*Job*:
The entries that follow need to be reproduced exactly, minus any images.

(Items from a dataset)
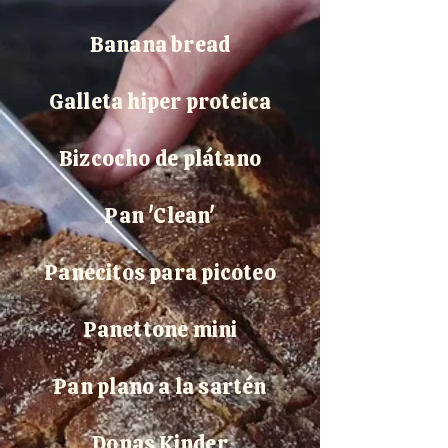
Banana bread
Galleta hiper proteica
Bizcocho de plátano
Pan 'Clean'
Panecitos para picoteo
Panettone mini
Pan plano a la sartén
Donas Kinder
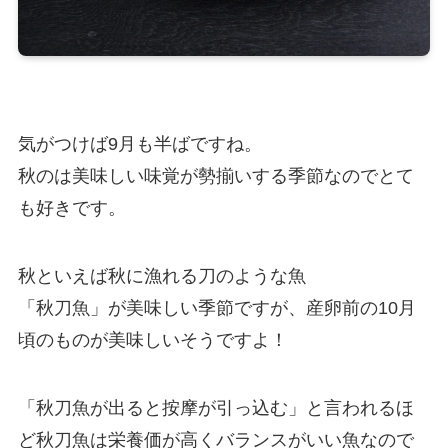
気がつけば9月も半ばですね。
秋のは美味しい味覚が勢揃いする季節なのでとて
も好きです。
秋といえば秋に漁れる刀のような魚
「秋刀魚」が美味しい季節ですが、産卵前の10月
頃のものが美味しいそうですよ！
「秋刀魚が出ると按摩が引っ込む」と言われるほ
ど秋刀魚は栄養価が高くバランスがいい魚なので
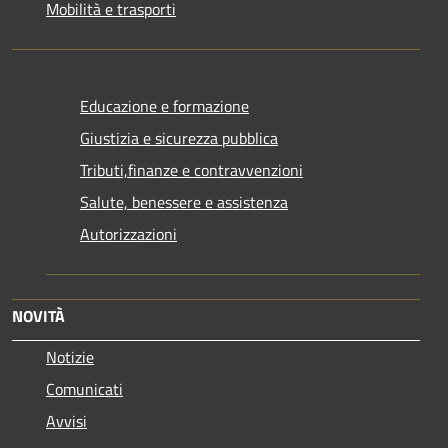
Mobilità e trasporti
Educazione e formazione
Giustizia e sicurezza pubblica
Tributi,finanze e contravvenzioni
Salute, benessere e assistenza
Autorizzazioni
NOVITÀ
Notizie
Comunicati
Avvisi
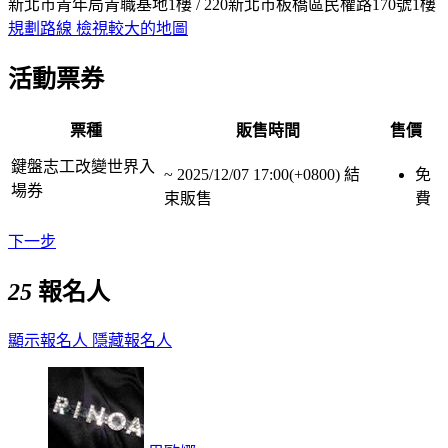
新北市青年局青職基地1樓 / 220新北市板橋區民權路170號1樓
規劃路線
檢視較大的地圖
活動票券
票種
販售時間
售價
鍵盤志工改變世界入
~
2025/12/07 17:00(+0800)
結
免
場券
束販售
費
下一步
25
報名人
顯示報名人
隱藏報名人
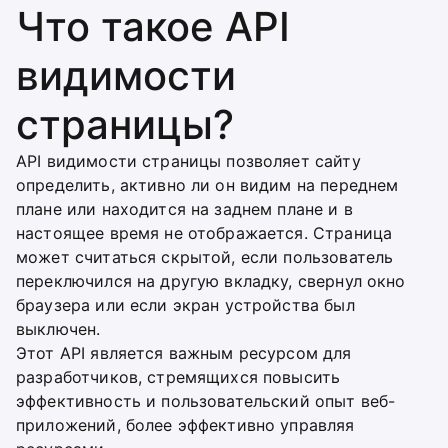
Что такое API
видимости
страницы?
API видимости страницы позволяет сайту
определить, активно ли он видим на переднем
плане или находится на заднем плане и в
настоящее время не отображается. Страница
может считаться скрытой, если пользователь
переключился на другую вкладку, свернул окно
браузера или если экран устройства был
выключен.
Этот API является важным ресурсом для
разработчиков, стремящихся повысить
эффективность и пользовательский опыт веб-
приложений, более эффективно управляя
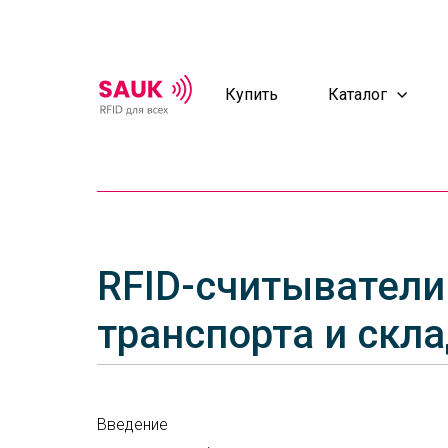
Купить
Каталог
RFID-считыватели 
транспорта и скл
Введение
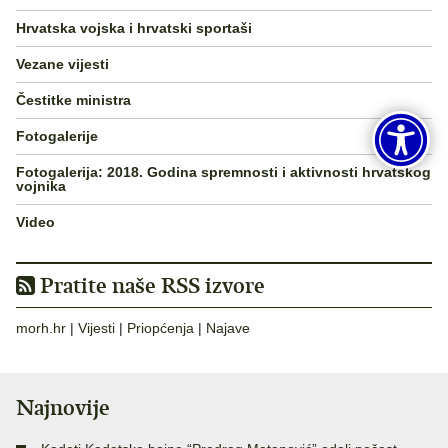
Hrvatska vojska i hrvatski sportaši
Vezane vijesti
Čestitke ministra
Fotogalerije
Fotogalerija: 2018. Godina spremnosti i aktivnosti hrvatskog
vojnika
Video
Pratite naše RSS izvore
morh.hr
|
Vijesti
|
Priopćenja
|
Najave
Najnovije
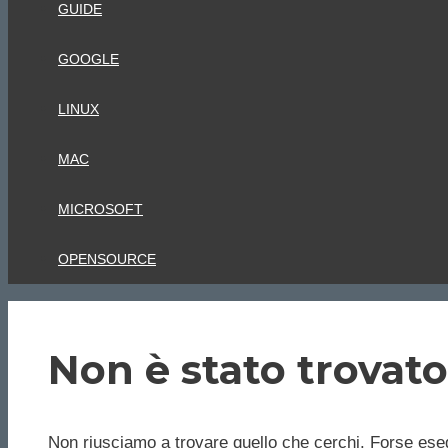
GUIDE
GOOGLE
LINUX
MAC
MICROSOFT
OPENSOURCE
Non è stato trovato
Non riusciamo a trovare quello che cerchi. Forse eseg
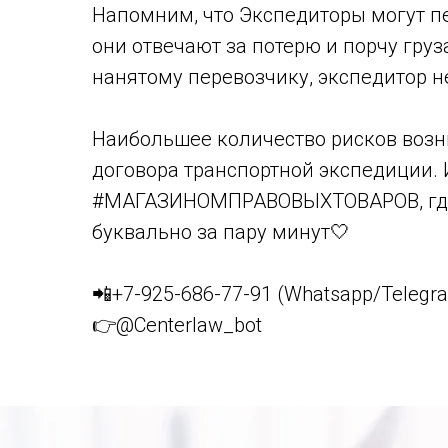
Напомним, что Экспедиторы могут пе
они отвечают за потерю и порчу груз
нанятому перевозчику, экспедитор не
Наибольшее количество рисков возн
договора транспортной экспедиции. 
#МАГАЗИНОМПРАВОВЫХТОВАРОВ, где 
буквально за пару минут🤍
📲+7-925-686-77-91 (Whatsapp/Telegr
👉@Centerlaw_bot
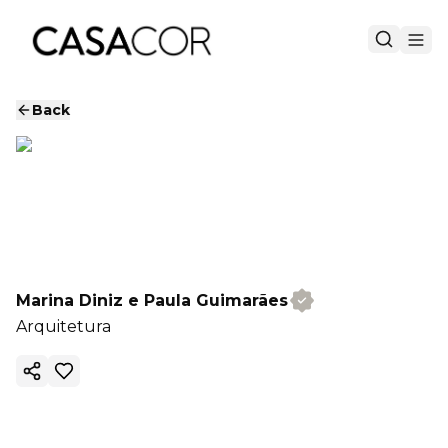
Back
Marina Diniz e Paula Guimarães
Arquitetura
Copy ink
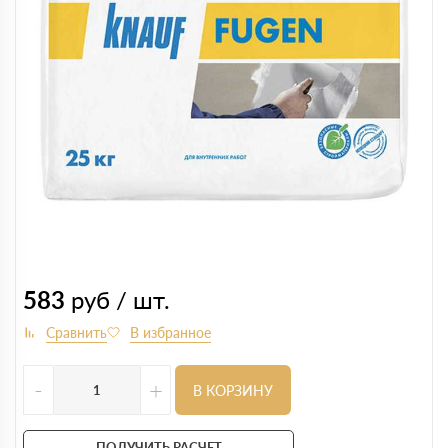
583
руб / шт.
-
+
В КОРЗИНУ
ПОЛУЧИТЬ РАСЧЕТ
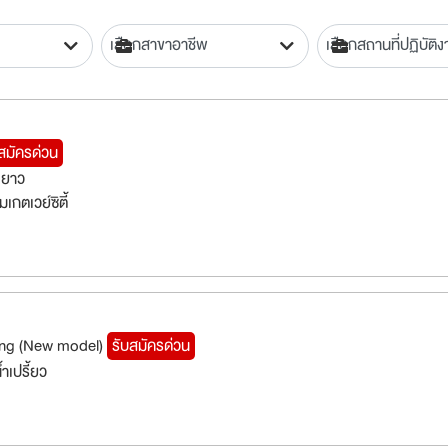
สมัครด่วน
งยาว
กตเวย์ซิตี้
ing (New model)
รับสมัครด่วน
ำเปรี้ยว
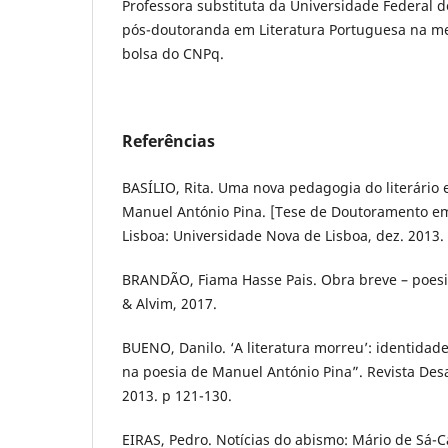
Professora substituta da Universidade Federal do
pós-doutoranda em Literatura Portuguesa na m
bolsa do CNPq.
Referências
BASÍLIO, Rita. Uma nova pedagogia do literário
Manuel António Pina. [Tese de Doutoramento em
Lisboa: Universidade Nova de Lisboa, dez. 2013.
BRANDÃO, Fiama Hasse Pais. Obra breve – poesia
& Alvim, 2017.
BUENO, Danilo. ‘A literatura morreu’: identidad
na poesia de Manuel António Pina”. Revista Desa
2013. p 121-130.
EIRAS, Pedro. Notícias do abismo: Mário de Sá-C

*Solution*:
Banana bread
Galleta hiper proteica
Bizcocho de plátano
Pan 'Clean'
Panecitos para picoteo
Panettone mini
Pan plano a la sartén
Donas Kinder
気がつけば9月も半ばですね。
秋のは美味しい味覚が勢揃いする季節なのでとて
も好きです。
秋といえば秋に漁れる刀のような魚
「秋刀魚」が美味しい季節ですが、産卵前の10月
頃のものが美味しいそうですよ！
「秋刀魚が出ると按摩が引っ込む」と言われるほ
ど秋刀魚は栄養価が高くバランスがいい魚なので
Mobilità e trasporti
Educazione e formazione
Giustizia e sicurezza pubblica
Tributi,finanze e contravvenzioni
Salute, benessere e assistenza
Autorizzazioni
NOVITÀ
Notizie
Comunicati
Avvisi
新北市青年局青職基地1樓 / 220新北市板橋區民權路170號1樓
規劃路線
檢視較大的地圖
活動票券
票種
販售時間
售價
鍵盤志工改變世界入
~
2025/12/07 17:00(+0800)
結
免
場券
束販售
費
下一步
25
報名人
顯示報名人
隱藏報名人
Что такое API
видимости
страницы?
API видимости страницы позволяет сайту
определить, активно ли он видим на переднем
плане или находится на заднем плане и в
настоящее время не отображается. Страница
может считаться скрытой, если пользователь
переключился на другую вкладку, свернул окно
браузера или если экран устройства был
выключен.
Этот API является важным ресурсом для
разработчиков, стремящихся повысить
эффективность и пользовательский опыт веб-
приложений, более эффективно управляя
Купить
Каталог
RFID-считыватели 
транспорта и скл
Введение
Hrvatska vojska i hrvatski sportaši
Vezane vijesti
Čestitke ministra
Fotogalerije
Fotogalerija: 2018. Godina spremnosti i aktivnosti hrvatskog
vojnika
Video
Pratite naše RSS izvore
morh.hr
|
Vijesti
|
Priopćenja
|
Najave
Najnovije
GUIDE
GOOGLE
LINUX
MAC
MICROSOFT
OPENSOURCE
Non è stato trovato
Non riusciamo a trovare quello che cerchi. Forse eseg
Напомним, что Экспедиторы могут пе
они отвечают за потерю и порчу груз
нанятому перевозчику, экспедитор не
Наибольшее количество рисков возн
договора транспортной экспедиции. 
#МАГАЗИНОМПРАВОВЫХТОВАРОВ, где 
буквально за пару минут🤍
📲+7-925-686-77-91 (Whatsapp/Telegr
👉@Centerlaw_bot
Back
Marina Diniz e Paula Guimarães
Arquitetura
Copy ink
583
руб / шт.
-
+
В КОРЗИНУ
ПОЛУЧИТЬ РАСЧЕТ
สมัครด่วน
งยาว
กตเวย์ซิตี้
ing (New model)
รับสมัครด่วน
ำเปรี้ยว
Professora substituta da Universidade Federal do
pós-doutoranda em Literatura Portuguesa na m
bolsa do CNPq.
Referências
BASÍLIO, Rita. Uma nova pedagogia do literário
Manuel António Pina. [Tese de Doutoramento em
Lisboa: Universidade Nova de Lisboa, dez. 2013.
BRANDÃO, Fiama Hasse Pais. Obra breve – poesia
& Alvim, 2017.
BUENO, Danilo. ‘A literatura morreu’: identidad
na poesia de Manuel António Pina”. Revista Desa
2013. p 121-130.
EIRAS, Pedro. Notícias do abismo: Mário de Sá-C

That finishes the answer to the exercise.